→ **Task details**: Write out again, word for word, the lines from the first one through the line that contains "picture [8, 406, 709, 827]", including both the first line and that line.

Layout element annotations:

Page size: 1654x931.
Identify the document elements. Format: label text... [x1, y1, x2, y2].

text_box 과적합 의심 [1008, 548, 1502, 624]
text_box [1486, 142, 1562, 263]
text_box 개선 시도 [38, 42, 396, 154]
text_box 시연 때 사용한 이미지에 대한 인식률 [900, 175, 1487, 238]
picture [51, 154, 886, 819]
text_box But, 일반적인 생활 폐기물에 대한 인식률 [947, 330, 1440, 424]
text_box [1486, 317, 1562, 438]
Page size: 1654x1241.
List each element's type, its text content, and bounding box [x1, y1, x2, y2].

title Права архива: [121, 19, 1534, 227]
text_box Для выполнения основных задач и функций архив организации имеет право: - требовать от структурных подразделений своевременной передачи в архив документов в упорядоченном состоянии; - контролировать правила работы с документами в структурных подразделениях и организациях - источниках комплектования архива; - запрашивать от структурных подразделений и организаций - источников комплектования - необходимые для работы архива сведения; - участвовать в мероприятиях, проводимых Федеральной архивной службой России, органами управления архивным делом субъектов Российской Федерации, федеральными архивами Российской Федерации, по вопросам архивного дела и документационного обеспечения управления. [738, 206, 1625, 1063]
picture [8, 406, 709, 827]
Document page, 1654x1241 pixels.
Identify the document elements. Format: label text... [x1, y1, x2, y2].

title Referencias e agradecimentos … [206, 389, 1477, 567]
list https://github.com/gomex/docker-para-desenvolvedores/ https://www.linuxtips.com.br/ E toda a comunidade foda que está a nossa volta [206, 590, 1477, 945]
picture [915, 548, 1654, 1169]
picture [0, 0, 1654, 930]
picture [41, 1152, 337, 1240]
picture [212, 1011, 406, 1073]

→ **Result of this exercise**:
Page size: 1654x931.
Identify the document elements. Format: label text... [x1, y1, x2, y2].

text_box 과적합 의심 [1008, 548, 1502, 624]
text_box [1486, 142, 1562, 263]
text_box 개선 시도 [38, 42, 396, 154]
text_box 시연 때 사용한 이미지에 대한 인식률 [900, 175, 1487, 238]
picture [51, 154, 886, 819]
text_box But, 일반적인 생활 폐기물에 대한 인식률 [947, 330, 1440, 424]
text_box [1486, 317, 1562, 438]
Page size: 1654x1241.
List each element's type, its text content, and bounding box [x1, y1, x2, y2].

title Права архива: [121, 19, 1534, 227]
text_box Для выполнения основных задач и функций архив организации имеет право: - требовать от структурных подразделений своевременной передачи в архив документов в упорядоченном состоянии; - контролировать правила работы с документами в структурных подразделениях и организациях - источниках комплектования архива; - запрашивать от структурных подразделений и организаций - источников комплектования - необходимые для работы архива сведения; - участвовать в мероприятиях, проводимых Федеральной архивной службой России, органами управления архивным делом субъектов Российской Федерации, федеральными архивами Российской Федерации, по вопросам архивного дела и документационного обеспечения управления. [738, 206, 1625, 1063]
picture [8, 406, 709, 827]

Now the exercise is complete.